While Trump has sought to jump in front of issues regarding reproductive rights, backing IVF and stating that he doesn’t support a national abortion ban, Biden and Vice President Kamala Harris have hammed the GOP over abortion, warning voters that Trump and congressional Republicans cannot be trusted on the issue.

Biden and Harris are already throttling Trump over the issue as they campaign in states like North Carolina and Arizona — where the state’s near-total abortion ban was recently repealed by the GOP-controlled legislature after immense pressure from Democrats.

Gaza will also be a defining issue

Biden’s handling of the Israel-Hamas war has divided many Democrats, with young voters overwhelmingly opposed to US support for Israel.

The administration’s actions have contributed to Biden’s increased vulnerability in swing states.
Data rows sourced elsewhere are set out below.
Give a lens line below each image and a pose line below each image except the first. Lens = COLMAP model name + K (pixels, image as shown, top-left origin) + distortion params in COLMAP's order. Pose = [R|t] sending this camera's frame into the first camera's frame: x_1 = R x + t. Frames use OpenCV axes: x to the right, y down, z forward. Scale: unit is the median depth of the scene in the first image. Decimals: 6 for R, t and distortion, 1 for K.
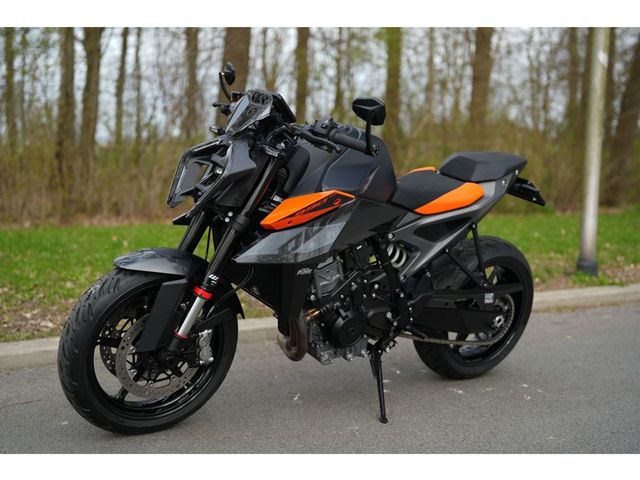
lens RADIAL K [[886.6, 0, 320.0], [0, 886.6, 240.0], [0, 0, 1]] dist [-0.105155, 1.047368]
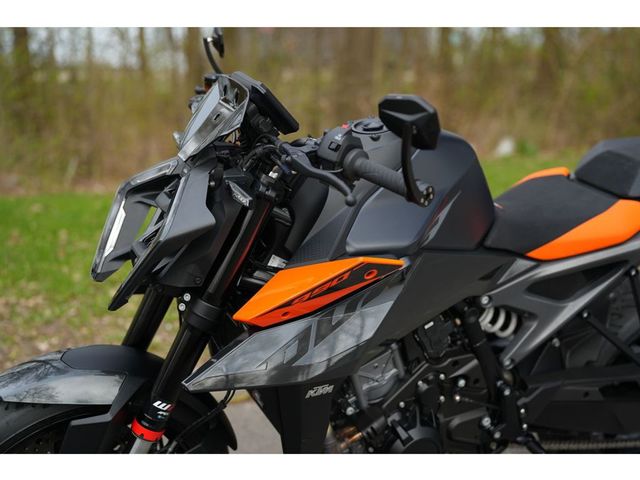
lens RADIAL K [[886.6, 0, 320.0], [0, 886.6, 240.0], [0, 0, 1]] dist [-0.105155, 1.047368]
pose [[0.983849, -0.009352, -0.178757, 0.079372], [0.024929, 0.996061, 0.085097, -0.102185], [0.177257, -0.088179, 0.980206, 0.405687]]
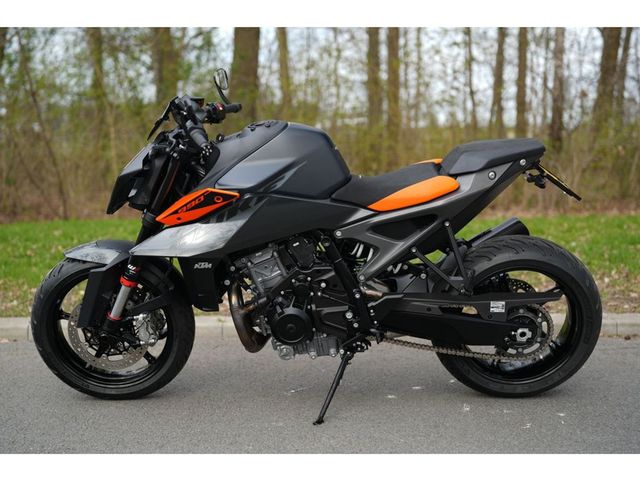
lens RADIAL K [[886.6, 0, 320.0], [0, 886.6, 240.0], [0, 0, 1]] dist [-0.105155, 1.047368]
pose [[0.795631, 0.026187, -0.605215, 0.665944], [-0.016978, 0.999637, 0.020934, -0.017641], [0.605543, -0.006380, 0.795787, 0.228322]]
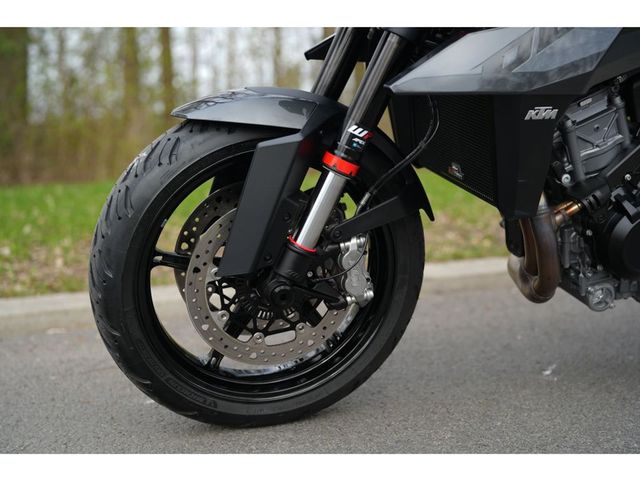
lens RADIAL K [[886.6, 0, 320.0], [0, 886.6, 240.0], [0, 0, 1]] dist [-0.105155, 1.047368]
pose [[0.947997, -0.024771, -0.317314, 0.018432], [0.033267, 0.999218, 0.021384, 0.083459], [0.316536, -0.030828, 0.948079, 0.450711]]
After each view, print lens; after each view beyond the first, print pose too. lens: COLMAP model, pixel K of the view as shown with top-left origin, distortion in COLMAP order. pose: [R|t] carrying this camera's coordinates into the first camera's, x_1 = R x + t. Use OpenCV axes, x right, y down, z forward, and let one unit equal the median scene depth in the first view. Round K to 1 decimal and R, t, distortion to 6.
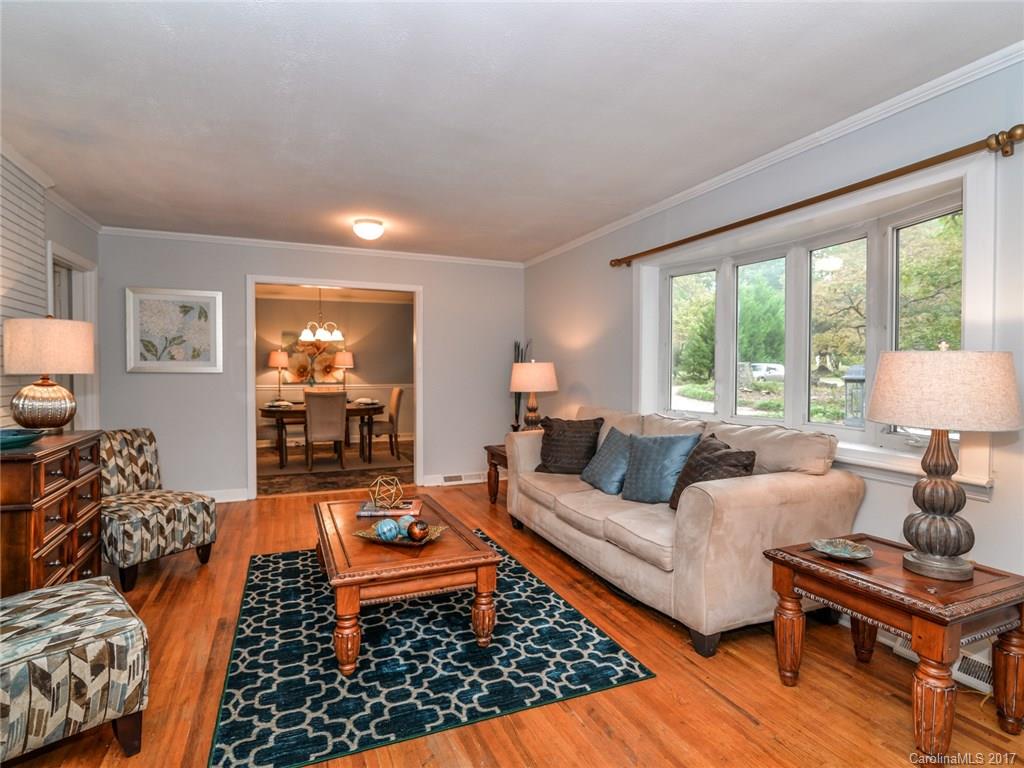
lens RADIAL K [[543.8, 0, 513.7], [0, 543.8, 377.9], [0, 0, 1]] dist [-0.005085, -0.001773]
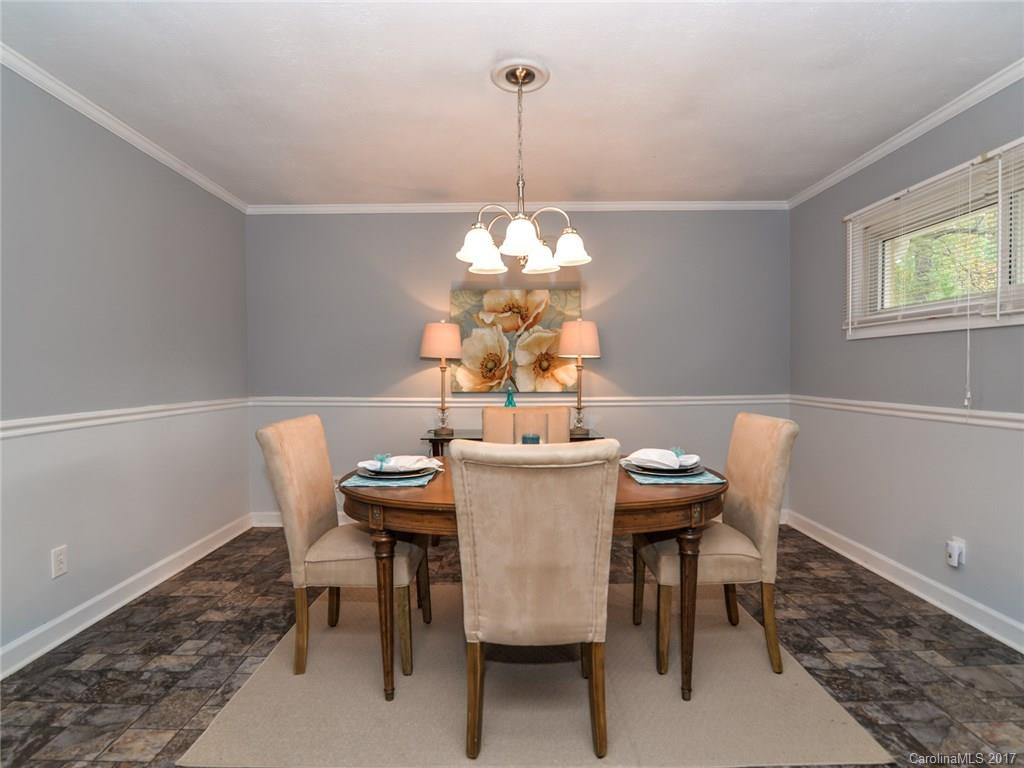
lens RADIAL K [[547.9, 0, 512.0], [0, 547.9, 384.0], [0, 0, 1]] dist [-0.001776, -0.000488]
pose [[0.924680, 0.002031, -0.380740, -0.195674], [0.002893, 0.999919, 0.012360, -0.003727], [0.380734, -0.012531, 0.924600, 0.575716]]
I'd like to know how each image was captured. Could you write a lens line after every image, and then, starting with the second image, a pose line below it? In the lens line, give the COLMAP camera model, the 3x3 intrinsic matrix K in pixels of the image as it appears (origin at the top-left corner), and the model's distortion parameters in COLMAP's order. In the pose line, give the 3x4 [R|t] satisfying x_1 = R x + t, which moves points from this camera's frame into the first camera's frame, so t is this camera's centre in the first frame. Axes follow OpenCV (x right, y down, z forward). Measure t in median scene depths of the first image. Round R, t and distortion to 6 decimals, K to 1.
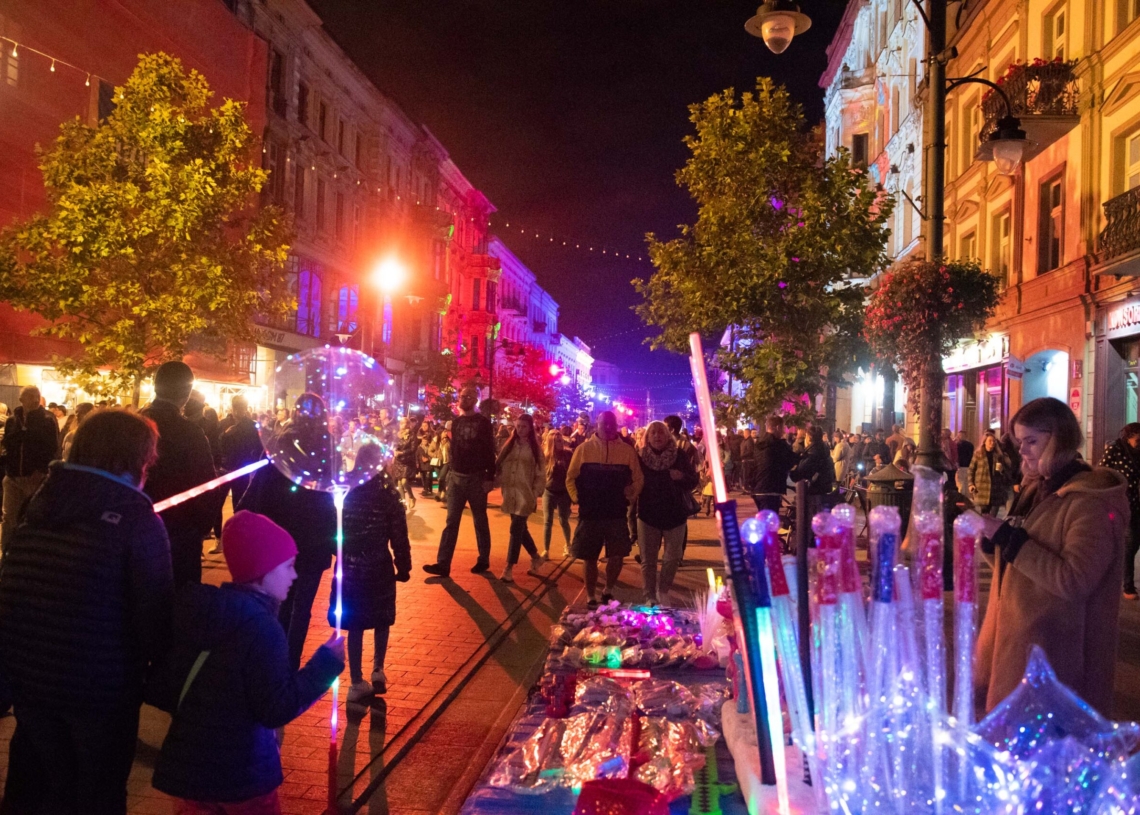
lens RADIAL K [[968.0, 0, 587.2], [0, 968.0, 411.7], [0, 0, 1]] dist [-0.071412, 0.014055]
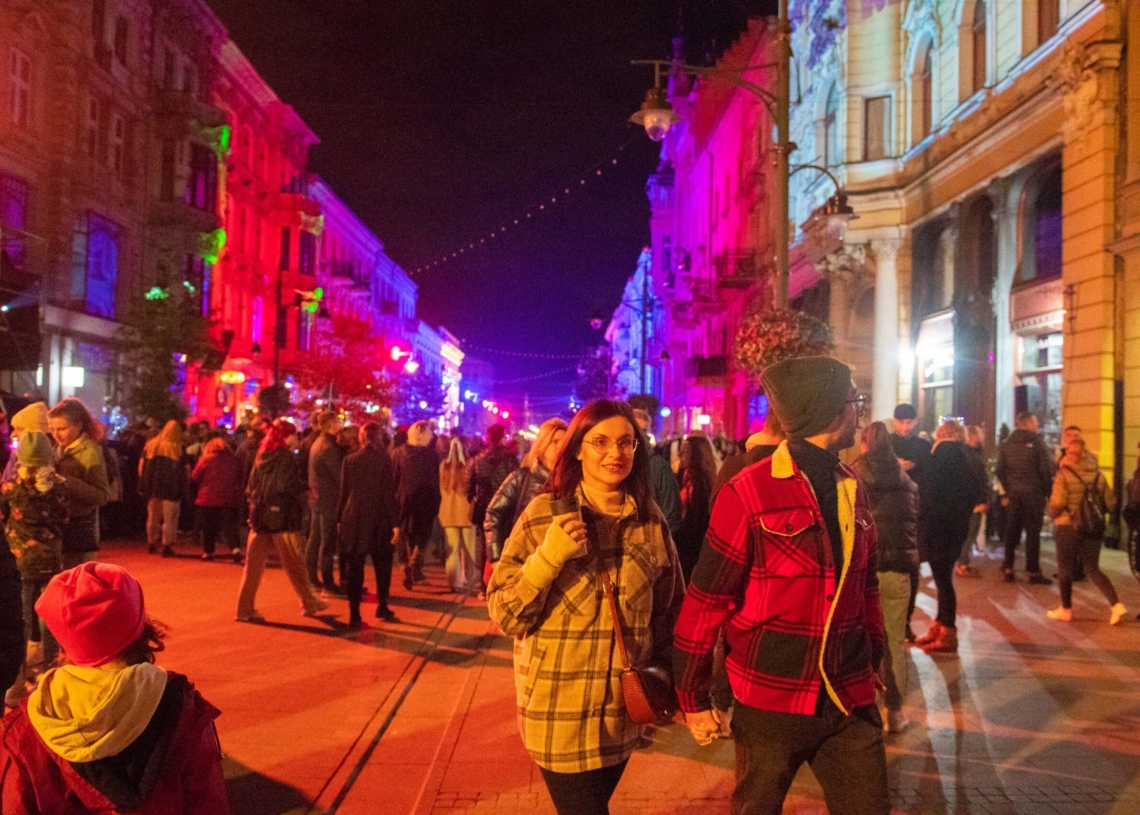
lens RADIAL K [[968.0, 0, 587.2], [0, 968.0, 411.7], [0, 0, 1]] dist [-0.071412, 0.014055]
pose [[0.992245, -0.001567, 0.124290, 0.018460], [0.002112, 0.999989, -0.004249, 0.005209], [-0.124281, 0.004479, 0.992237, 0.208766]]
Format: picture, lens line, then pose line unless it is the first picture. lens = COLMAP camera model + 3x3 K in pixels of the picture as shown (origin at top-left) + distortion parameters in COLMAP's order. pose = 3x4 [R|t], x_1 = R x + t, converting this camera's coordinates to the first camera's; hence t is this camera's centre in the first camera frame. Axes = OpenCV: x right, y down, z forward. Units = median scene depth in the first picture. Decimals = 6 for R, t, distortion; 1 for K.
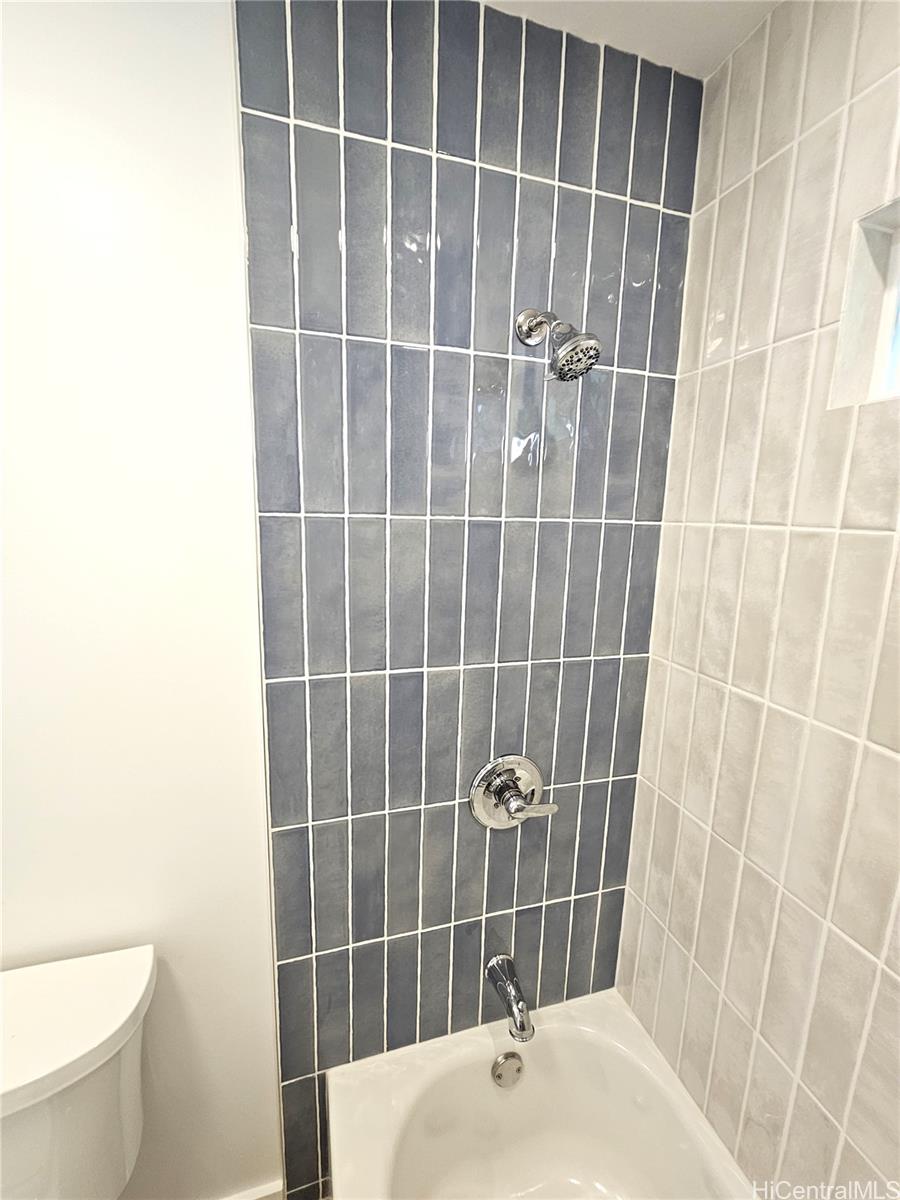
lens RADIAL K [[494.8, 0, 446.8], [0, 494.8, 595.7], [0, 0, 1]] dist [-0.003580, -0.000395]
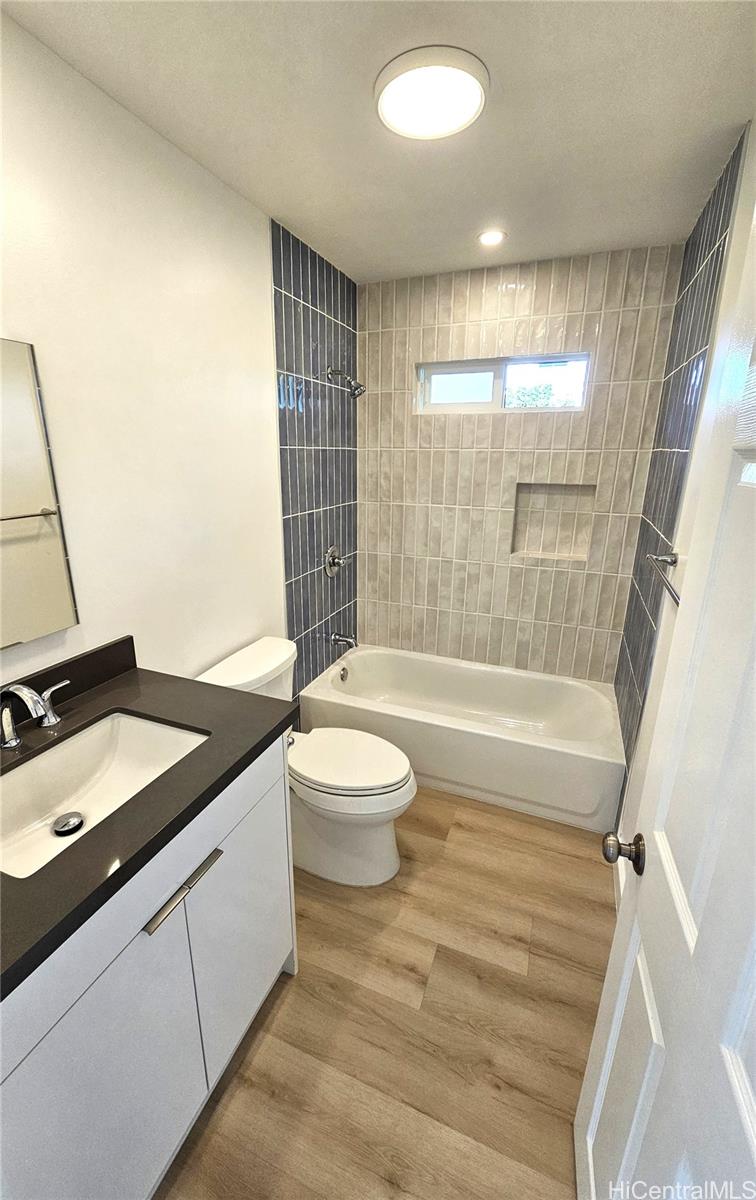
lens RADIAL K [[486.1, 0, 375.4], [0, 486.1, 594.5], [0, 0, 1]] dist [0.011758, 0.000018]
pose [[0.616065, -0.242220, 0.749528, -1.900176], [0.140205, 0.970071, 0.198252, 0.122922], [-0.775117, -0.017048, 0.631588, -0.845953]]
Young voters have responded to the conflict through high-profile demonstrations on college campuses and universities across the country — notably at Columbia University in New York, where an encampment on the Ivy League campus drew international attention for the intensity of student protests against the war. (The encampment was disbanded earlier this week.)

In Michigan, which was won by Trump in 2016 before flipping to Biden in 2020, the incumbent president continues to face intense backlash from the state’s sizable Arab-American population — as well as many base Democrats — over Gaza.

For months, many of these voters have called for a permanent cease-fire, and some have withheld their support of Biden in the Democratic primaries over the issue. In February, over 100,000 Michigan primary voters selected “uncommitted” rather than vote for the president. Many of these voters backed Biden in 2020 but say their support of the president is not guaranteed in November.

It’s a scenario proving difficult for Biden as he works to navigate one of the defining foreign policy issues of the moment while responding to voter frustration and anger over the humanitarian crisis in Gaza.

And it could very well decide the outcome of the election.